LEADER PROFILE THREE
BILL RUSSELL
Bill Russell was named the Most Valuable Player of the NBA five times.
But that is not why he is remembered as one of the greatest players in the history of basketball.
He is remembered that way because he is the most successful athlete in the history of team sports, having won eleven world championships in twelve years as the center for the Boston Celtics. This came on the heels of winning two NCAA titles in college at the University of San Francisco and being the cornerstone of a U.S. Olympic team that won a gold medal in 1956.
Was all this winning just a coincidence?
Hardly.
It was a result of Russell’s belief in winning as the ultimate form of athletic expression and his awareness at a relatively young age that, in order to best give his team a chance to win, he had to subordinate some of his individual goals. It is this awareness that runs all through Russell’s career, his realization that being a leader meant doing the most he could do to ensure his team’s success.
It’s a realization he talks about in his memoir, Second Wind. “In order to win you have to get yourself past a lot of things that may not be vital to winning but make you feel good, like scoring points,” he writes.
It was a lesson he first learned as a sophomore at the University of San Francisco. That was his breakthrough year as a basketball player, the year, he writes, “I decided I was going to be a great basketball player.” The epiphany happened at halftime early in the season in a game in Provo, Utah, when, after challenged at halftime by his coach, he went out for the second half and “everything inside me poured itself into that decision, all the anger and wonder joined together.”
Russell became a dominant player that year.
“But I couldn’t have cared less about the coach or any of the other players. At the end of the season I looked up and saw that we made a mediocre record of 14–7 even though we had enough talent to be one of the best teams in the country.”
Russell never forget that lesson, never forgot his sophomore year at San Francisco when the team was riddled with dissension. “I was part of it. I was not strong enough to change the atmosphere for the better and the team wasn’t strong enough to change me, so we feuded.”
After that season, he vowed to never again concentrate on individual goals at the expense of the team.
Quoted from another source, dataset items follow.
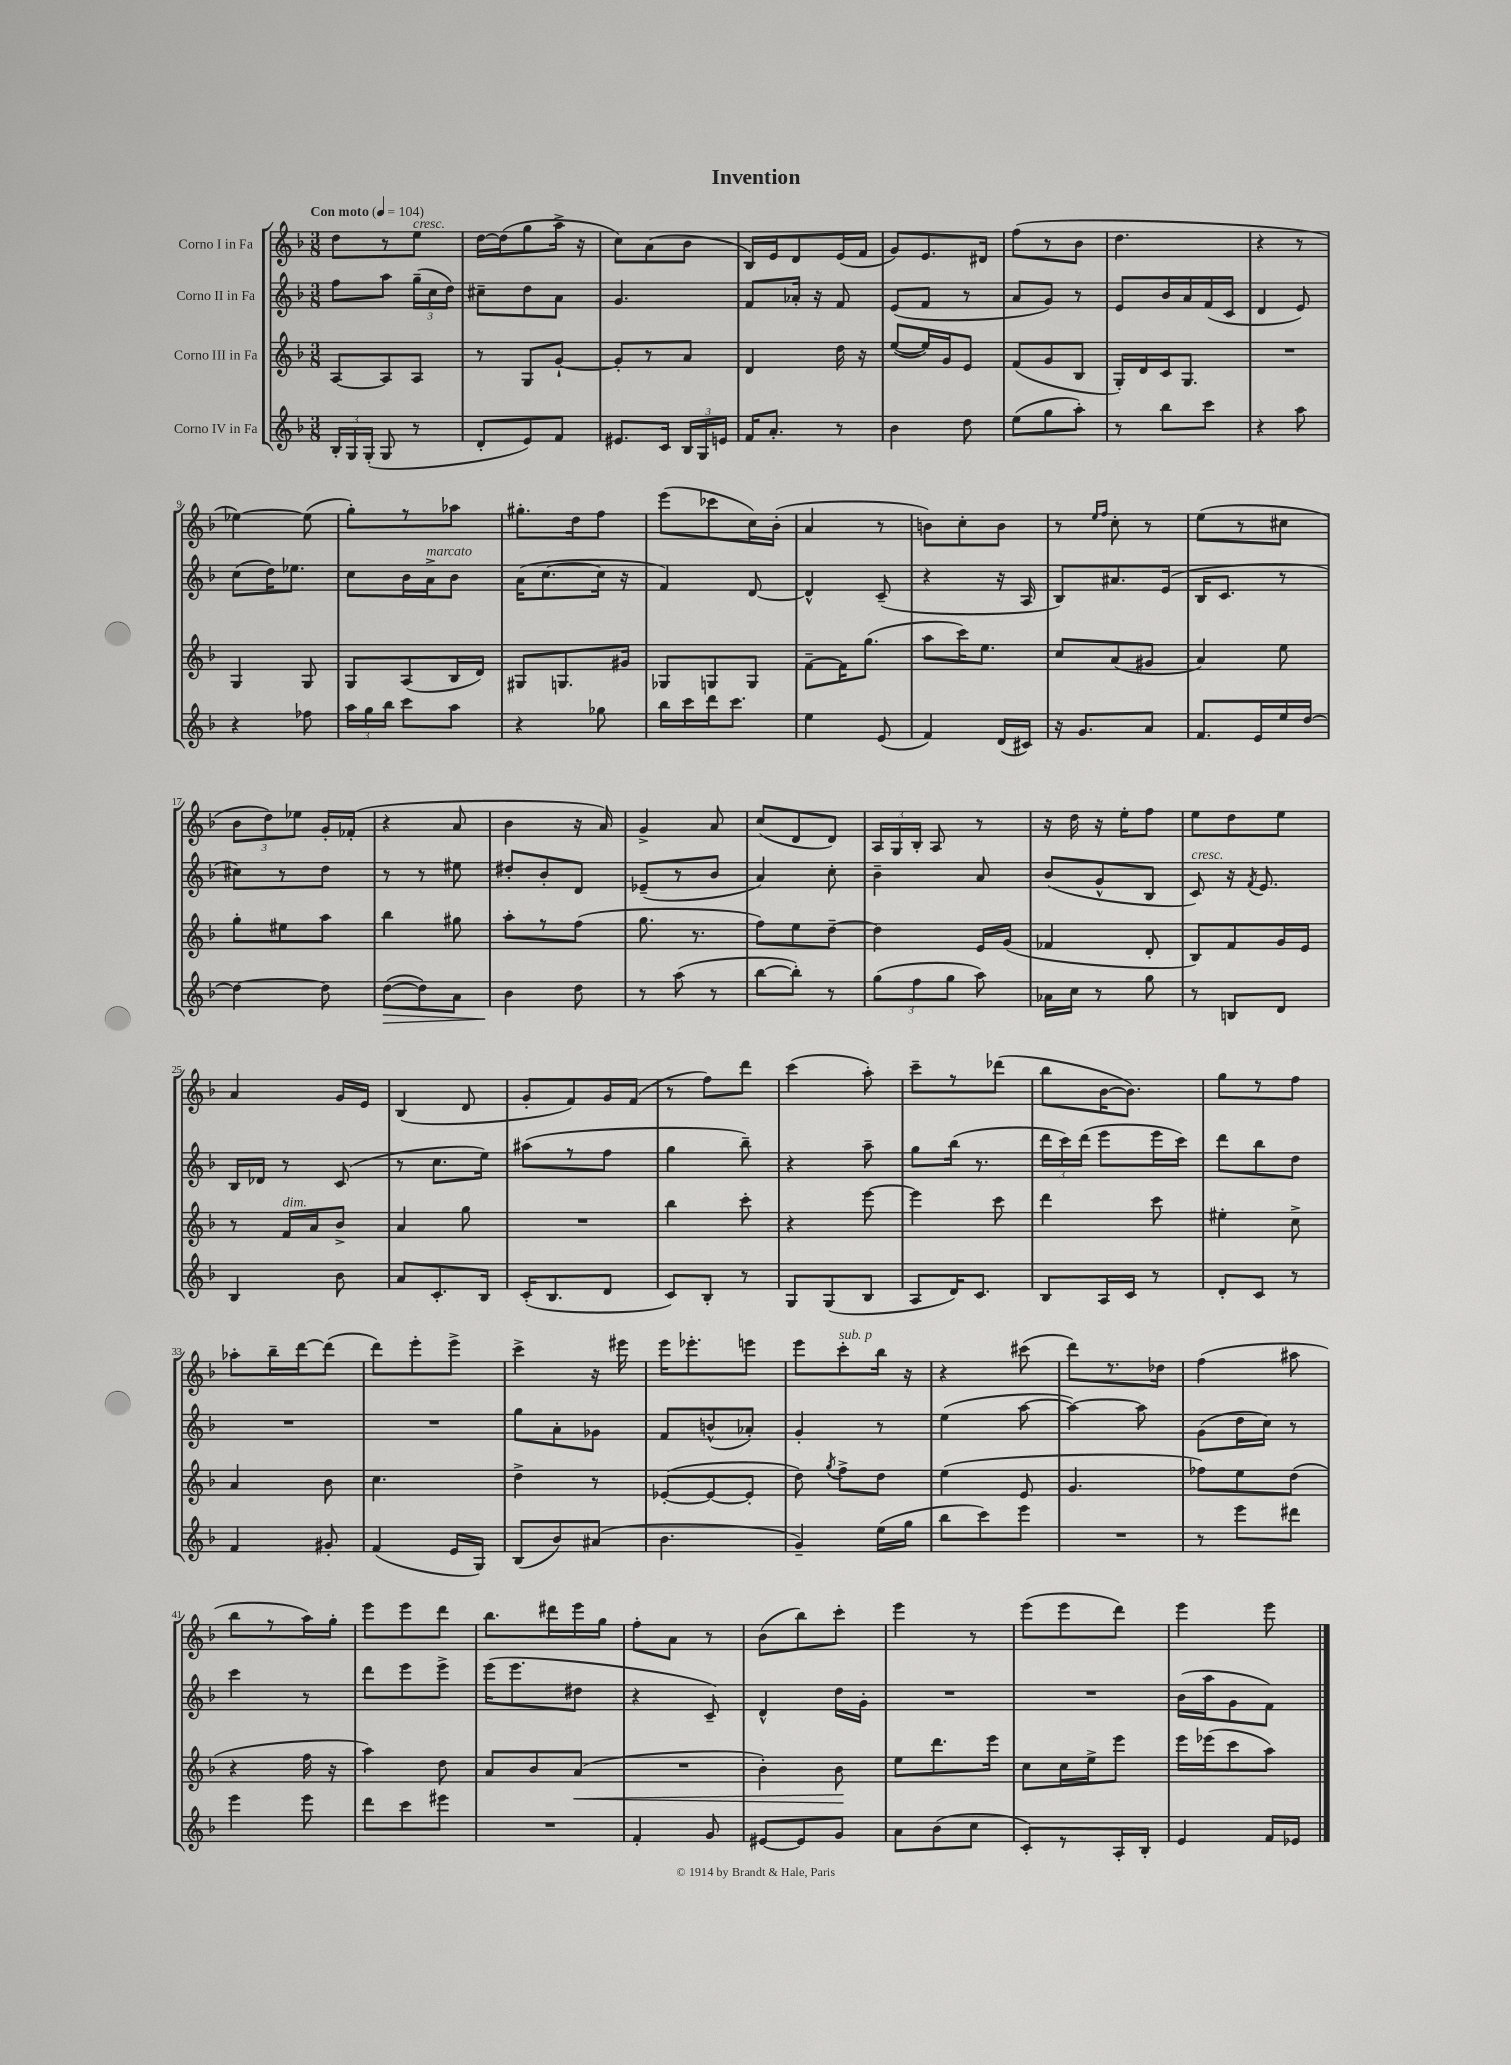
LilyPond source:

\header { title = "Invention" }
<<
\new StaffGroup <<
\new Staff = "s0" \with { instrumentName = "Corno I in Fa" } {
    \clef treble \key f \major \numericTimeSignature \time 3/8 \tempo "Con moto" 4 = 104
    \autoBeamOff d''8[ r8 e''8]^\markup { \italic "cresc." } |
    d''16[~ d''16( g''8 a''16]-> r16 |
    c''8[) a'8( bes'8] |
    bes16[) e'16 d'8 e'16( f'16] |
    g'8[) e'8. dis'16] |
    f''8[( r8 bes'8] |
    d''4. |
    r4 r8 |
    ees''4~) ees''8( |
    g''8[-.) r8 aes''8] |
    gis''8.[-. d''16 f''8] |
    e'''8[( ces'''8 c''16) bes'16]-.( |
    a'4 r8 |
    b'8[) c''8-. b'8] |
    r8 \grace { e''16[ f''16] } c''8-. r8 |
    e''8[( r8 cis''8] |
    \tuplet 3/2 { bes'8[ d''8) ees''8] } g'16[-. fes'16]-.( |
    r4 a'8 |
    bes'4 r16 a'16) |
    g'4-> a'8 |
    c''8[( d'8 d'8]) |
    \tuplet 3/2 { a16[ g16 bes16]-. } a8 r8 |
    r16 d''16 r16 e''16[-. f''8] |
    e''8[ d''8 e''8] |
    a'4 g'16[ e'16] |
    bes4( d'8 |
    g'8[-. f'8) g'16 f'16]( |
    r8 f''8[) d'''8] |
    c'''4( a''8-.) |
    c'''8[-- r8 des'''8]( |
    bes''8[ bes'16~ bes'8.]) |
    g''8[ r8 f''8] |
    aes''8[-. bes''16-- d'''16~ d'''8]( |
    d'''8[) e'''8-. e'''8]-> |
    c'''4-> r16 eis'''16 |
    e'''16[ ees'''8.-. e'''8] |
    e'''8[ c'''8-.^\markup { \italic "sub. p" } bes''16] r16 |
    r4 cis'''8( |
    d'''8[) r8. des''16] |
    f''4( ais''8 |
    bes''8[ r8 a''16) g''16]-. |
    e'''8[ e'''8 d'''8] |
    bes''8.[ dis'''16 e'''16 g''16] |
    f''8[-. a'8] r8 |
    bes'8[( bes''8) c'''8]-. |
    e'''4 r8 |
    e'''8[( e'''8 d'''8]) |
    e'''4 e'''8 \bar "|." |
}
\new Staff = "s1" \with { instrumentName = "Corno II in Fa" } {
    \clef treble \key f \major \numericTimeSignature \time 3/8
    \autoBeamOff f''8[ a''8] \tuplet 3/2 { g''16[--( c''16 d''16]) } |
    cis''8[-- d''8 a'8] |
    g'4. |
    f'8[ aes'16]-. r16 f'8 |
    e'8[( f'8] r8 |
    a'8[ g'8]) r8 |
    e'8[ bes'16 a'16 f'16( c'16] |
    d'4 e'8) |
    c''8[( d''16) ees''8.] |
    c''8[ bes'16 a'16->^\markup { \italic "marcato" } bes'8] |
    a'16[( c''8.~ c''16] r16 |
    f'4) d'8~ |
    d'4-^ c'8--( |
    r4 r16 a16 |
    bes8[) ais'8. e'16]( |
    bes16[ c'8.] r8 |
    cis''8[) r8 d''8] |
    r8 r8 eis''8 |
    dis''8[-. bes'8-. d'8] |
    ees'8[--( r8 bes'8] |
    a'4) c''8-. |
    bes'4-- a'8 |
    bes'8[( g'8-^ bes8] |
    c'8^\markup { \italic "cresc." }) r16 \acciaccatura { f'8 } e'8. |
    bes16[ des'16] r8 c'8( |
    r8 c''8.[ e''16]) |
    ais''8[( r8 f''8] |
    g''4 bes''8--) |
    r4 a''8-- |
    g''8[ bes''16]( r8. |
    \tuplet 3/2 { d'''16[ c'''16) d'''16]( } e'''8[ e'''16 c'''16]) |
    d'''8[ bes''8 d''8] |
    R4. |
    R4. |
    g''8[ a'8-. ges'8] |
    f'8[ b'8-^( aes'8]-.) |
    g'4-. r8 |
    e''4( a''8~ |
    a''4~) a''8 |
    g'8[( d''16 c''16]) r8 |
    c'''4 r8 |
    d'''8[ e'''8 e'''8]-> |
    e'''16[( e'''8. dis''8] |
    r4 c'8--) |
    d'4-^ d''16[ g'16]-. |
    R4. |
    R4. |
    bes'16[( a''16 g'8 f'8]) \bar "|." |
}
\new Staff = "s2" \with { instrumentName = "Corno III in Fa" } {
    \clef treble \key f \major \numericTimeSignature \time 3/8
    \autoBeamOff a8[~ a8 a8] |
    r8 g8[ g'8]~-! |
    g'8[-. r8 a'8] |
    d'4 d''16 r16 |
    e''8[~( e''16) g'16 e'8] |
    f'8[( g'8 bes8] |
    g16[-.) d'16 c'16 g8.] |
    R4. |
    g4 g8 |
    g8[ a8( bes16 d'16]) |
    gis8[ g8. gis'16] |
    ges8[ g8 g8] |
    f'8[~-- f'16 g''8.]( |
    a''8[ c'''16) e''8.] |
    c''8[ a'8( gis'8] |
    a'4) e''8 |
    g''8[-. eis''8 a''8] |
    bes''4 gis''8 |
    a''8[-. r8 f''8]( |
    g''8. r8. |
    f''8[) e''8 d''8]~-- |
    d''4 e'16[ g'16]( |
    fes'4 d'8-. |
    bes8[) f'8 g'16 e'16] |
    r8 f'16[^\markup { \italic "dim." } a'16 bes'8]-> |
    a'4 g''8 |
    R4. |
    bes''4 c'''8-. |
    r4 e'''8~ |
    e'''4 c'''8 |
    d'''4 c'''8 |
    eis''4-. c''8-> |
    a'4 bes'8 |
    c''4. |
    d''4-> r8 |
    ees'8[~-.( ees'8~ ees'8]-. |
    d''8) \acciaccatura { g''8 } f''8[-> d''8] |
    e''4( e'8 |
    g'4. |
    fes''8[) e''8 d''8]( |
    r4 f''16 r16 |
    a''4) d''8 |
    a'8[ bes'8 a'8]\<( |
    R4. |
    bes'4-.) bes'8\! |
    e''8[ d'''8. e'''16] |
    c''8[ c''16 e''16-> e'''8] |
    e'''16[ ees'''16( c'''8 a''8]) \bar "|." |
}
\new Staff = "s3" \with { instrumentName = "Corno IV in Fa" } {
    \clef treble \key f \major \numericTimeSignature \time 3/8
    \autoBeamOff \tuplet 3/2 { bes16[-. g16 g16]-.( } g8 r8 |
    d'8[-. e'8) f'8] |
    eis'8.[ c'16] \tuplet 3/2 { bes16[ g16 e'16] } |
    f'16[ a'8.]-. r8 |
    bes'4 d''8 |
    e''8[( g''8 a''8]-.) |
    r8 bes''8[ c'''8] |
    r4 a''8 |
    r4 fes''8 |
    \tuplet 3/2 { a''16[ g''16 bes''16] } c'''8[ a''8] |
    r4 ges''8 |
    bes''16[ c'''16 d'''16 c'''8.] |
    e''4 e'8( |
    f'4) d'16[( cis'16]) |
    r16 g'8.[ a'8] |
    f'8.[ e'16 e''16 d''16]~ |
    d''4~ d''8 |
    d''8[~\>( d''8) a'8] |
    bes'4\! d''8 |
    r8 a''8( r8 |
    bes''8[~ bes''8]-.) r8 |
    \tuplet 3/2 { g''8[( f''8 g''8] } a''8) |
    aes'16[ c''16] r8 g''8 |
    r8 b8[ d'8] |
    bes4 bes'8 |
    a'8[ c'8.-. bes16] |
    c'16[-.( bes8. d'8] |
    c'8[) bes8]-. r8 |
    g8[ g8( bes8] |
    a8[ d'16) c'8.] |
    bes8[ a16 c'16] r8 |
    d'8[-. c'8] r8 |
    f'4 gis'8-. |
    f'4( e'16[ g16]) |
    bes8[( bes'8) ais'8]( |
    bes'4. |
    g'4--) e''16[( g''16] |
    bes''8[ c'''8) e'''8] |
    R4. |
    r8 e'''8[ dis'''8] |
    e'''4 e'''8 |
    d'''8[ c'''8 eis'''8] |
    R4. |
    f'4-. g'8 |
    eis'8[~ eis'8 g'8] |
    a'8[ bes'8( c''8] |
    c'8[-.) r8 a16-. bes16]-. |
    e'4 f'16[ ees'16] \bar "|." |
}
>>
>>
He had learned how important team chemistry was, a lesson he took with him throughout the rest of his career. It also colored his attitudes about individual honors in what is so clearly a team sport, a sport in which success depends upon everyone’s individual games blending together to form a more powerful whole.
That’s why Russell enjoyed playing with the Celtics so much, for they were the very definition of team. The Celtics, during the Russell years, were the epitome of team. Everyone had their roles; everyone was comfortable with their roles. More importantly, the sum of the individual roles added up to the best whole in the game.
Russell admits that when he first entered the pros he had a very limited offensive game, with little confidence in his shooting ability.
“But I did think I could help win games,” he writes, “and that’s what I tried to concentrate on. Everything else would follow.” Russell also said that the Celtics—along with their legendary coach Red Auerbach—understood what it took to win. They understood that if everyone was always trying to score they would not be as good, so they concentrated on what they did well, and it was that combination of skills that made the Celtics a great team, even though there were other teams in that era that might have had more scorers. It is Russell’s contention that the Celtics came to care more about winning than anything else, and that was rare.
“One of the first things Red told me when I joined the team,” he writes in Second Wind, “was that he was counting on me to get the ball to (Bob) Cousy or (Bill) Sharman for the fast break. This, plus defense, was to be my fundamental role on the team, and as long as I performed these functions well he would never pressure me to score more points. He also promised that he would never discuss statistics in salary negotiations.
“This one conversation accomplished as much as a whole season’s worth of tactical coaching. It showed me that Red knew what he was talking about; he was asking me to do what I did best and at the same time what the Celtics needed most. In addition, he removed a lot of the pressure I felt about scoring more. All that was to the good. If he’d said to me, ‘What we need from you is twenty-five points a game,’ I might have been able to do that, but we wouldn’t have won much.”